Attorneys with the Environmental Section of N.C. Attorney General Josh Stein’s state Justice Department represented the Environmental Management Commission in the latest legal action.

The EMC suit had challenged the rules commission’s response to proposed new state standards for the “carcinogenic toxin 1,4-dioxane.” It’s described as a “synthetic industrial chemical whose primary historical use was as a stabilizer in industrial solvents,” according to the lawsuit. “It is also a byproduct in some plastics manufacturing processes. It is considered a likely carcinogen by the EPA.”

The environmental commission argued that the rules group should have accepted information submitted about the proposed rule’s fiscal impact. Staff at Cooper’s Office of State Budget and Management had signed off on that information, in a document called a “fiscal note.”

The RRC instead rejected the rule in May 2022.

“The RRC strayed far beyond its legislatively prescribed role and based its objection on its own disagreement with the conclusions of the agency’s fiscal note, which had been approved by the Office of State Budget and Management,” according to the complaint. “Further, the RRC lacks both the statutory authority and economic expertise to substantively review a fiscal note. The law is clear that, as relevant here, the RRC can only reject a rule if the agency fails to obtain a fiscal note or if OSBM does not approve the agency’s fiscal note. This rejection of the rule by the RRC has caused uncertainty among regulated entities and threatens to impede the EMC’s efforts to protect the public from toxic chemicals like 1,4-dioxane.”

A letter from RRC lawyer Lawrence Duke in May 2022 explained the rules group’s concerns about EMC’s proposal. Objections focused on compliance with the state Administrative Procedures Act.

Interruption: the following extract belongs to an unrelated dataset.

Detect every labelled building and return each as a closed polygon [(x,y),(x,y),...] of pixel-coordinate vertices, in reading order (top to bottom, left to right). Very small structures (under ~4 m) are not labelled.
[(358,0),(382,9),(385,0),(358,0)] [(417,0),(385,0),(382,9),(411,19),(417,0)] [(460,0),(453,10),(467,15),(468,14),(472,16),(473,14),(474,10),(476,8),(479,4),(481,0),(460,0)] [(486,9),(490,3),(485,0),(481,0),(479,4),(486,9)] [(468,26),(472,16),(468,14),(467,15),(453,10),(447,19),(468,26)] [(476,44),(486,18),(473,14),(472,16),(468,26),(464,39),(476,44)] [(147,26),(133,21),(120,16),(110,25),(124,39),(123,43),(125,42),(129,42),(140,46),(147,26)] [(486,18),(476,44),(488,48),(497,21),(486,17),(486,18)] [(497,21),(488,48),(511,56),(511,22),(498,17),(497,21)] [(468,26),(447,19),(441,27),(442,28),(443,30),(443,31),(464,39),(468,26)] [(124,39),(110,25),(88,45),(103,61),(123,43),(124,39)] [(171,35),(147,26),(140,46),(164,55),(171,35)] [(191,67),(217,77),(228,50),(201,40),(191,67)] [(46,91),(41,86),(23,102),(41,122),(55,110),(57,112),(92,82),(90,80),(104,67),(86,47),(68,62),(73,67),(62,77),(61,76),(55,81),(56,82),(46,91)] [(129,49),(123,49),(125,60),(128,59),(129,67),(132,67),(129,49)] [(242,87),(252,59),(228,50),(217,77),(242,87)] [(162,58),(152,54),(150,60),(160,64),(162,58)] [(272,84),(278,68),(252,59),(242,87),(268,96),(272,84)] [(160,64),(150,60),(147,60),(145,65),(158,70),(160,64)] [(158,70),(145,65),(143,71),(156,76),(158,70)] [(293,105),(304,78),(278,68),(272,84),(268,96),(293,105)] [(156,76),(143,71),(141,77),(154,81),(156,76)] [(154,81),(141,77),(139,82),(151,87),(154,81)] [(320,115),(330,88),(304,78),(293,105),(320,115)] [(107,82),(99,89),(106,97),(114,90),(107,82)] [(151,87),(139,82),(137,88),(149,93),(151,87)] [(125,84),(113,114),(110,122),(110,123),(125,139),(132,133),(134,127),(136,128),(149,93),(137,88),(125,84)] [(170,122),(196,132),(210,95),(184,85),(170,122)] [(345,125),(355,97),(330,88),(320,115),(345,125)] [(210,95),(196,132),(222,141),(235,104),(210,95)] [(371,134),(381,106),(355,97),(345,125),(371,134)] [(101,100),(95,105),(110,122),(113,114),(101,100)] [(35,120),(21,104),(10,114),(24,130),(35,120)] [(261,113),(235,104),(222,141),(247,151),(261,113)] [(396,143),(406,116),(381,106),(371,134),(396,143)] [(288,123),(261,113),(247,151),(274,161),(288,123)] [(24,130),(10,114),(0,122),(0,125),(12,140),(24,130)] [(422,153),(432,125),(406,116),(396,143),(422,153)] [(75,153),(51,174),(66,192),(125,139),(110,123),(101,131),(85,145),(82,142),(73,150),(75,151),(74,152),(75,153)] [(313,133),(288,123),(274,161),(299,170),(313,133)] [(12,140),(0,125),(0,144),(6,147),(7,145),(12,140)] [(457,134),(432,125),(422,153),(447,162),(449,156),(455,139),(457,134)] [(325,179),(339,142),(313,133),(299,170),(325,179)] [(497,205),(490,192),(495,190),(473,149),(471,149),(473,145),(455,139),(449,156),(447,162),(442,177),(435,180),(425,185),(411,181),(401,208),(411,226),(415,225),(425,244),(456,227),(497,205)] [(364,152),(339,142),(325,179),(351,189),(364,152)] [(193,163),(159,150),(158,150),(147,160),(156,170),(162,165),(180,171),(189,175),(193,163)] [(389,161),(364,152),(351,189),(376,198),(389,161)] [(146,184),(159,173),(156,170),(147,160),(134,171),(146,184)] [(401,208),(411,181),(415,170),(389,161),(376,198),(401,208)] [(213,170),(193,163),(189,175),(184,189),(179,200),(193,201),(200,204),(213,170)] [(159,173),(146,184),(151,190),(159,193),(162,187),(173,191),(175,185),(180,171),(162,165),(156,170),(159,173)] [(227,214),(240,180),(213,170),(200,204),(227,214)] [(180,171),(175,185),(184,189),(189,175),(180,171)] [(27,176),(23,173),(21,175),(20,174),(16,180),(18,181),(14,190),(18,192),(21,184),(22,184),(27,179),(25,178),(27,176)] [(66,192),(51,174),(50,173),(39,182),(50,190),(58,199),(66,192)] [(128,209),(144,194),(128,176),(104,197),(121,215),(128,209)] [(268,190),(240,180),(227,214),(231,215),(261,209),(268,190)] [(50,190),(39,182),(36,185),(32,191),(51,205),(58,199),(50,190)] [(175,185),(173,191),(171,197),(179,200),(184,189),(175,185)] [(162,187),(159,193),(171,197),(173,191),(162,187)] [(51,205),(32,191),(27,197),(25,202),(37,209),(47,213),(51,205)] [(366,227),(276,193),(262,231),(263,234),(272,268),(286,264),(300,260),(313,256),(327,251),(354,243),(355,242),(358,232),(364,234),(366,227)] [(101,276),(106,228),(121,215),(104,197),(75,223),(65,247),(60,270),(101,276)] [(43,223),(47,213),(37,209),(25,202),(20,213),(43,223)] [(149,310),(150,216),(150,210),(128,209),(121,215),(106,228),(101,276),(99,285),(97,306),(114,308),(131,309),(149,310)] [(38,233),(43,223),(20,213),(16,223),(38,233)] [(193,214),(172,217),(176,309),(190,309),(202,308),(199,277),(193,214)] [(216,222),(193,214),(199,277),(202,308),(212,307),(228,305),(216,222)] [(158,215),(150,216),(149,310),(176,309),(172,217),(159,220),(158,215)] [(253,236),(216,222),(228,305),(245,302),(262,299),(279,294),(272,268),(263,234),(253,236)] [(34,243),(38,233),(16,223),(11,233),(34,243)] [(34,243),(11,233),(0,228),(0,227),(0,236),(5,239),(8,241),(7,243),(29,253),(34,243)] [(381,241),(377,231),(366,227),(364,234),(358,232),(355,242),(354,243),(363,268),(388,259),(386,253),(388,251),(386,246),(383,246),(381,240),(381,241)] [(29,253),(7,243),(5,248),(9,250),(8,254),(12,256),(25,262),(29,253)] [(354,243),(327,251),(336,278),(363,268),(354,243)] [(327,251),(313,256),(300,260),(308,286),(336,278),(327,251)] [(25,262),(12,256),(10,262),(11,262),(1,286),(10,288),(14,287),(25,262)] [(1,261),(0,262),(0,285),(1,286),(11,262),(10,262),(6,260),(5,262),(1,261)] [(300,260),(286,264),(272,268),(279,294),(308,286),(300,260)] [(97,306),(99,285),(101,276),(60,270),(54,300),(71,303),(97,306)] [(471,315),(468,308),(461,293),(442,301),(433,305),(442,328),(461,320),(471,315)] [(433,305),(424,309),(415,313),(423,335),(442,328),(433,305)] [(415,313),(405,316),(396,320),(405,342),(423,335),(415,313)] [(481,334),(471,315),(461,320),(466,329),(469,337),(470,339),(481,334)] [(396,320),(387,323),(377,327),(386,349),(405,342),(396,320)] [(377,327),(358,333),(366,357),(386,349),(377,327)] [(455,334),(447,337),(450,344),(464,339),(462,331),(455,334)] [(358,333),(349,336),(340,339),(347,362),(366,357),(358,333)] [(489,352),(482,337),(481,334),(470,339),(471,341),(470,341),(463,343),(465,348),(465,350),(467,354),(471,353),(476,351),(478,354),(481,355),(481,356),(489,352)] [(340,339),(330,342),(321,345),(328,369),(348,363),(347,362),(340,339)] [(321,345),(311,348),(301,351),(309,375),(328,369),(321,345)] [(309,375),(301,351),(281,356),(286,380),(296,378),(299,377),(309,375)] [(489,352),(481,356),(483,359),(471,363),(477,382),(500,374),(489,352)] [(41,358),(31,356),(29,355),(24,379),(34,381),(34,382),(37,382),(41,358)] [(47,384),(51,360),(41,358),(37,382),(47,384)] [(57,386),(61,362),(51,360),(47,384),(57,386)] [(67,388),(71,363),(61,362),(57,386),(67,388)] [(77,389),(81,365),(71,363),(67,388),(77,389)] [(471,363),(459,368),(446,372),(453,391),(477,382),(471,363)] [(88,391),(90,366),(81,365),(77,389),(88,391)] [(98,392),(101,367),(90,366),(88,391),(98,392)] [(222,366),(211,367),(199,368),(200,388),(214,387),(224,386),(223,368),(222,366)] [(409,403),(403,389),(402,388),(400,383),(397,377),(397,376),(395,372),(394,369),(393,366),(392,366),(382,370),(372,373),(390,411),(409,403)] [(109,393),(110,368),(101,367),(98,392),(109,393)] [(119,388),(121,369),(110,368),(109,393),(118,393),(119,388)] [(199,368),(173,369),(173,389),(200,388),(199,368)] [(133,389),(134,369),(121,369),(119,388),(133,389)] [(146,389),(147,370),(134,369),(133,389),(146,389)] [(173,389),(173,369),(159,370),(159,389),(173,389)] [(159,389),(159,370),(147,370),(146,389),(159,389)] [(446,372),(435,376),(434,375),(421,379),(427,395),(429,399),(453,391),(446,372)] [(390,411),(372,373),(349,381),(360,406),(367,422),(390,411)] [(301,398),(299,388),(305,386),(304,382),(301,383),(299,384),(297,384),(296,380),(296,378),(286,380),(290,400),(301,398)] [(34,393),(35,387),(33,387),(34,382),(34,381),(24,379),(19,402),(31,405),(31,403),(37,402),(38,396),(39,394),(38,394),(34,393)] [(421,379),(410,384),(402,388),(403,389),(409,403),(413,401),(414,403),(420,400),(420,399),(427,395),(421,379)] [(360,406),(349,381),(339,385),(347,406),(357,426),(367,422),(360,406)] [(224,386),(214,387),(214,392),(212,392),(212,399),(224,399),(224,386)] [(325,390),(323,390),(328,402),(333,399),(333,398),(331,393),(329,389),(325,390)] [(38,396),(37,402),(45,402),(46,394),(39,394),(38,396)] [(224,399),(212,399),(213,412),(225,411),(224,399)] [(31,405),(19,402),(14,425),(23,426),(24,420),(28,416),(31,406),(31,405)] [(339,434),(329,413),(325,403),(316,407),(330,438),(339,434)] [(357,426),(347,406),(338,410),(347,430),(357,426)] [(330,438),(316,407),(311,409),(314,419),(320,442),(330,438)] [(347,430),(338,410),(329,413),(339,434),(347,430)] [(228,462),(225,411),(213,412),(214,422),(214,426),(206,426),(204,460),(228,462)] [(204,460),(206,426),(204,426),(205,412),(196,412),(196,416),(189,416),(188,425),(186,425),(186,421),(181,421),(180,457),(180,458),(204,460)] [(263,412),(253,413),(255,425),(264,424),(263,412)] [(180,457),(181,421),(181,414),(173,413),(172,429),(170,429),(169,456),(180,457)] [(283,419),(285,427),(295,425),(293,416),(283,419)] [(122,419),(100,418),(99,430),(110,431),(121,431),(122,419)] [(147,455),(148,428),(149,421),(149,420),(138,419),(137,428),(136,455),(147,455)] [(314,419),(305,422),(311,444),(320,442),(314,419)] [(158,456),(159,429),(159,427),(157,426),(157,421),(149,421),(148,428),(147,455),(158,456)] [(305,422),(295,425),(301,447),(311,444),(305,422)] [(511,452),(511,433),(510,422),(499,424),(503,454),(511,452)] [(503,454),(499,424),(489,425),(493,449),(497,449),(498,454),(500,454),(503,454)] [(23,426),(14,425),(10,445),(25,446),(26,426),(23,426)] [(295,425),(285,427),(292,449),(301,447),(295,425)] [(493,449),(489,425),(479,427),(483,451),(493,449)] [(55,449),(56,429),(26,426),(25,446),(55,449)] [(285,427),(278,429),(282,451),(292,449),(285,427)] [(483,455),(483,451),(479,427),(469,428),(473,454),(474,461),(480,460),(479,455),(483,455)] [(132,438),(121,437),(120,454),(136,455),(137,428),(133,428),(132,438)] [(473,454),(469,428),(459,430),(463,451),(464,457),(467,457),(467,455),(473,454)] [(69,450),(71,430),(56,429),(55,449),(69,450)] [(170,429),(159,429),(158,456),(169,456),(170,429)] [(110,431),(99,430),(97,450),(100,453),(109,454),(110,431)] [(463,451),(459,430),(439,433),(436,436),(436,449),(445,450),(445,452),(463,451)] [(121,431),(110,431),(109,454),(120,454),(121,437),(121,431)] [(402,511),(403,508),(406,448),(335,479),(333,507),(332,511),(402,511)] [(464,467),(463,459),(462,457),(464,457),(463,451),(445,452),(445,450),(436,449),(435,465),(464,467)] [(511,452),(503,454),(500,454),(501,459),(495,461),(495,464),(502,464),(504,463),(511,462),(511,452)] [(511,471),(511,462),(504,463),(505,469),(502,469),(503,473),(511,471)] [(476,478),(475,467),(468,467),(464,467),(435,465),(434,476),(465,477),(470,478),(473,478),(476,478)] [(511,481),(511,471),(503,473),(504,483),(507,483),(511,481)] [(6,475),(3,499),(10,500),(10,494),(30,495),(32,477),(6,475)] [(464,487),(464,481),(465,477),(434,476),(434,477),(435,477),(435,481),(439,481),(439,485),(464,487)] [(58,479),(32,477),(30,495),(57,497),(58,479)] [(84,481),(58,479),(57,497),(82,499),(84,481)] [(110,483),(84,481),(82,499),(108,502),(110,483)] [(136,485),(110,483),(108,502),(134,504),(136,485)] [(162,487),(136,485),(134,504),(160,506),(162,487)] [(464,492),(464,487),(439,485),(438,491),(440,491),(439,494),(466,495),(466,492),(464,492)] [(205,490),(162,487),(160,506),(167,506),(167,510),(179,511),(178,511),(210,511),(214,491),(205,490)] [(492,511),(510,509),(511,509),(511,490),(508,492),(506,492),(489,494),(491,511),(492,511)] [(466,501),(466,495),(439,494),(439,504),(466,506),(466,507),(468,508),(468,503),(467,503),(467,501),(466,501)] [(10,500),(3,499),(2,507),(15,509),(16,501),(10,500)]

“The APA requires that, prior to publishing notice of the proposed text of a rule, the State agency must prepare a fiscal note that assesses the costs imposed by the rule to the greatest extent possible and state the amount of funds that would be expended pursuant to the rule,” Duke wrote. “This allows both the public and regulated entities the opportunity to give informed comment, either to the agency during the rule adoption process, this Commission during the rule review process, or the legislature once the rule has been approved.”

The rules group objected to the process for setting “in-stream target values” for the chemical. “EMC achieved this by setting baseline target values for 1,4-dioxane through regulatory policy and permitting agreements instead of through the rule-making process required by law, then using these values as the baseline when submitting the addition of 1,4-dioxane target values to these rules for OSBM fiscal impact analysis,” Duke wrote.

“This resulted in the fiscal note concluding there would be no additional fiscal impact because there would be no change in in-stream target values,” he added. “The fiscal note stated this even though adding 1,4-dioxane into EMC’s regulatory rules would require treatment processes that are, in EMC’s own words, ‘prohibitively expensive for local governments and the citizens served by public utilities,’ and yet EMC’s fiscal note ‘did not attempt to monetize costs’ because the baseline target values were already in place.”

“This is not sufficient to satisfy the APA as costs must be quantified to the greatest
extent possible and published with or before the publication of the notice of text of the proposed rule,” Duke wrote.

The rules commission did not object to EMC adding “target values” for the chemical to its rules. “That is a policy decision [EMC] alone may make. However, it must do so in the manner prescribed by law,” Duke explained. “The Rules Review Commission is simply requiring of EMC, as it would require of any other rule-making body within the State, that it follow the good-governance requirements of the APA rule-making process and transparently assess and make known to regulated entities and the citizens of this State the fiscal impact of proposed rules and proposed rule amendments.”